══ DATA RECORDS ══

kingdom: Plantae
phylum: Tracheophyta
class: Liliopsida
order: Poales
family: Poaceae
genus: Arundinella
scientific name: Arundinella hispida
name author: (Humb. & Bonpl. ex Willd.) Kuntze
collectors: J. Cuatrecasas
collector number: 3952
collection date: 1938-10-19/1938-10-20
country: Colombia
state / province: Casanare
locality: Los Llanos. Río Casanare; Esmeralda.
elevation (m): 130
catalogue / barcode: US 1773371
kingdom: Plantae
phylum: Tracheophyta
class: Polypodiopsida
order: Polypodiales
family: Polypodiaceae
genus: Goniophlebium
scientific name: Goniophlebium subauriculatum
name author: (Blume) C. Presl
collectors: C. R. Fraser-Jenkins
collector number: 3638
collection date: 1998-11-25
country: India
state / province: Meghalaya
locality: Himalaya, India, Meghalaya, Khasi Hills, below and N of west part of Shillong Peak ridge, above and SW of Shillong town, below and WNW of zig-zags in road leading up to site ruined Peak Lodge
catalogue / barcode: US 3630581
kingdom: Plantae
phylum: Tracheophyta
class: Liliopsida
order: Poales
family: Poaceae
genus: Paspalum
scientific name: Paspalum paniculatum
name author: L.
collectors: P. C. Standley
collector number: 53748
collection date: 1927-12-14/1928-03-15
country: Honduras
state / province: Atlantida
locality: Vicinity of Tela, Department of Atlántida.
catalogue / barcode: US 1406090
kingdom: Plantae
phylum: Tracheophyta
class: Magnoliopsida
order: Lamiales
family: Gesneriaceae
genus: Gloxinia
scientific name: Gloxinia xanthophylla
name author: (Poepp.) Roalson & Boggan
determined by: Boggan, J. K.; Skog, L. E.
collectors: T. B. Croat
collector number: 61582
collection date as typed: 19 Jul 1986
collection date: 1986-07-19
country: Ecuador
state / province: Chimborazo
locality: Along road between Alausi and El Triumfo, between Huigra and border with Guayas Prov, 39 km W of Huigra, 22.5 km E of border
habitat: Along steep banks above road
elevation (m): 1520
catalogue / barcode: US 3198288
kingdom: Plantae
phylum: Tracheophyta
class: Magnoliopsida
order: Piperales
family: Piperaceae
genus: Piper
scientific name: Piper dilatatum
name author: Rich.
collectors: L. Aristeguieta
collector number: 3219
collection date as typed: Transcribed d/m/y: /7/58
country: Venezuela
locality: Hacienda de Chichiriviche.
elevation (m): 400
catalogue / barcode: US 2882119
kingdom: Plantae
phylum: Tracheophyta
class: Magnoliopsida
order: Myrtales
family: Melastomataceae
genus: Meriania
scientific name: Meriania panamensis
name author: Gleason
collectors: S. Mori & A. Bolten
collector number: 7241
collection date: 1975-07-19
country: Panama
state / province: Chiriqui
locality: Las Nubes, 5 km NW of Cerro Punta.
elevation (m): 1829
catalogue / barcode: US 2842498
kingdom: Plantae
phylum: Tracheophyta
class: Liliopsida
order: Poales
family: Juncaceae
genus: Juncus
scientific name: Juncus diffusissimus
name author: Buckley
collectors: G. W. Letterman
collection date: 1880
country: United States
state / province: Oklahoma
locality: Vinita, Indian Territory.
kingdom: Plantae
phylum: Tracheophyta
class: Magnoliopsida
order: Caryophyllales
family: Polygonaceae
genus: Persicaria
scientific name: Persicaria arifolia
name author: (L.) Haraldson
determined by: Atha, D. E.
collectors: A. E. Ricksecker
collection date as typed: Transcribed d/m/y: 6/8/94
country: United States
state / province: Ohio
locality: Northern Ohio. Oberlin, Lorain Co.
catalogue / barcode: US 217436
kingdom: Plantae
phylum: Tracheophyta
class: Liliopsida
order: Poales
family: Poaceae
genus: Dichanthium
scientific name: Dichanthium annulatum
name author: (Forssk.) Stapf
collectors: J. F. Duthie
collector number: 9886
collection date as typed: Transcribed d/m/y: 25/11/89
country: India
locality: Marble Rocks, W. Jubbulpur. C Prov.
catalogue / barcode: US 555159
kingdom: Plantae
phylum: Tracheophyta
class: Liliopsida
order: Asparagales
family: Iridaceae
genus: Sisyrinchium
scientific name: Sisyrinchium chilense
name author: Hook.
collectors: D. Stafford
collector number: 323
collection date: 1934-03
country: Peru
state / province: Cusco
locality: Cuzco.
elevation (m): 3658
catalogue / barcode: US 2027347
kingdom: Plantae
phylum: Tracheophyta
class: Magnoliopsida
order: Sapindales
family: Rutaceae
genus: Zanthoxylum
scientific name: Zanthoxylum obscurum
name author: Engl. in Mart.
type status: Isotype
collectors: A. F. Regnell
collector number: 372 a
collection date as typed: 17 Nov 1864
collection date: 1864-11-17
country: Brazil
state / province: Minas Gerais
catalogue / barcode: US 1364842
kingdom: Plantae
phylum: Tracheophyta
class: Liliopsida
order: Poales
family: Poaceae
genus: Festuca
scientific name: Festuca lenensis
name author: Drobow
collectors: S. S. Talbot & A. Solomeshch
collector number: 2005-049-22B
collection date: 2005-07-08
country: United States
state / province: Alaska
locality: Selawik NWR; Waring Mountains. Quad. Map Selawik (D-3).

═══

◆ **WHAT THIS TASK INVOLVES**
Can you copy out every line of the records above word for word, with nothing added, dropped, or changed?

◆ **SOLUTION**
kingdom: Plantae
phylum: Tracheophyta
class: Liliopsida
order: Poales
family: Poaceae
genus: Arundinella
scientific name: Arundinella hispida
name author: (Humb. & Bonpl. ex Willd.) Kuntze
collectors: J. Cuatrecasas
collector number: 3952
collection date: 1938-10-19/1938-10-20
country: Colombia
state / province: Casanare
locality: Los Llanos. Río Casanare; Esmeralda.
elevation (m): 130
catalogue / barcode: US 1773371
kingdom: Plantae
phylum: Tracheophyta
class: Polypodiopsida
order: Polypodiales
family: Polypodiaceae
genus: Goniophlebium
scientific name: Goniophlebium subauriculatum
name author: (Blume) C. Presl
collectors: C. R. Fraser-Jenkins
collector number: 3638
collection date: 1998-11-25
country: India
state / province: Meghalaya
locality: Himalaya, India, Meghalaya, Khasi Hills, below and N of west part of Shillong Peak ridge, above and SW of Shillong town, below and WNW of zig-zags in road leading up to site ruined Peak Lodge
catalogue / barcode: US 3630581
kingdom: Plantae
phylum: Tracheophyta
class: Liliopsida
order: Poales
family: Poaceae
genus: Paspalum
scientific name: Paspalum paniculatum
name author: L.
collectors: P. C. Standley
collector number: 53748
collection date: 1927-12-14/1928-03-15
country: Honduras
state / province: Atlantida
locality: Vicinity of Tela, Department of Atlántida.
catalogue / barcode: US 1406090
kingdom: Plantae
phylum: Tracheophyta
class: Magnoliopsida
order: Lamiales
family: Gesneriaceae
genus: Gloxinia
scientific name: Gloxinia xanthophylla
name author: (Poepp.) Roalson & Boggan
determined by: Boggan, J. K.; Skog, L. E.
collectors: T. B. Croat
collector number: 61582
collection date as typed: 19 Jul 1986
collection date: 1986-07-19
country: Ecuador
state / province: Chimborazo
locality: Along road between Alausi and El Triumfo, between Huigra and border with Guayas Prov, 39 km W of Huigra, 22.5 km E of border
habitat: Along steep banks above road
elevation (m): 1520
catalogue / barcode: US 3198288
kingdom: Plantae
phylum: Tracheophyta
class: Magnoliopsida
order: Piperales
family: Piperaceae
genus: Piper
scientific name: Piper dilatatum
name author: Rich.
collectors: L. Aristeguieta
collector number: 3219
collection date as typed: Transcribed d/m/y: /7/58
country: Venezuela
locality: Hacienda de Chichiriviche.
elevation (m): 400
catalogue / barcode: US 2882119
kingdom: Plantae
phylum: Tracheophyta
class: Magnoliopsida
order: Myrtales
family: Melastomataceae
genus: Meriania
scientific name: Meriania panamensis
name author: Gleason
collectors: S. Mori & A. Bolten
collector number: 7241
collection date: 1975-07-19
country: Panama
state / province: Chiriqui
locality: Las Nubes, 5 km NW of Cerro Punta.
elevation (m): 1829
catalogue / barcode: US 2842498
kingdom: Plantae
phylum: Tracheophyta
class: Liliopsida
order: Poales
family: Juncaceae
genus: Juncus
scientific name: Juncus diffusissimus
name author: Buckley
collectors: G. W. Letterman
collection date: 1880
country: United States
state / province: Oklahoma
locality: Vinita, Indian Territory.
kingdom: Plantae
phylum: Tracheophyta
class: Magnoliopsida
order: Caryophyllales
family: Polygonaceae
genus: Persicaria
scientific name: Persicaria arifolia
name author: (L.) Haraldson
determined by: Atha, D. E.
collectors: A. E. Ricksecker
collection date as typed: Transcribed d/m/y: 6/8/94
country: United States
state / province: Ohio
locality: Northern Ohio. Oberlin, Lorain Co.
catalogue / barcode: US 217436
kingdom: Plantae
phylum: Tracheophyta
class: Liliopsida
order: Poales
family: Poaceae
genus: Dichanthium
scientific name: Dichanthium annulatum
name author: (Forssk.) Stapf
collectors: J. F. Duthie
collector number: 9886
collection date as typed: Transcribed d/m/y: 25/11/89
country: India
locality: Marble Rocks, W. Jubbulpur. C Prov.
catalogue / barcode: US 555159
kingdom: Plantae
phylum: Tracheophyta
class: Liliopsida
order: Asparagales
family: Iridaceae
genus: Sisyrinchium
scientific name: Sisyrinchium chilense
name author: Hook.
collectors: D. Stafford
collector number: 323
collection date: 1934-03
country: Peru
state / province: Cusco
locality: Cuzco.
elevation (m): 3658
catalogue / barcode: US 2027347
kingdom: Plantae
phylum: Tracheophyta
class: Magnoliopsida
order: Sapindales
family: Rutaceae
genus: Zanthoxylum
scientific name: Zanthoxylum obscurum
name author: Engl. in Mart.
type status: Isotype
collectors: A. F. Regnell
collector number: 372 a
collection date as typed: 17 Nov 1864
collection date: 1864-11-17
country: Brazil
state / province: Minas Gerais
catalogue / barcode: US 1364842
kingdom: Plantae
phylum: Tracheophyta
class: Liliopsida
order: Poales
family: Poaceae
genus: Festuca
scientific name: Festuca lenensis
name author: Drobow
collectors: S. S. Talbot & A. Solomeshch
collector number: 2005-049-22B
collection date: 2005-07-08
country: United States
state / province: Alaska
locality: Selawik NWR; Waring Mountains. Quad. Map Selawik (D-3).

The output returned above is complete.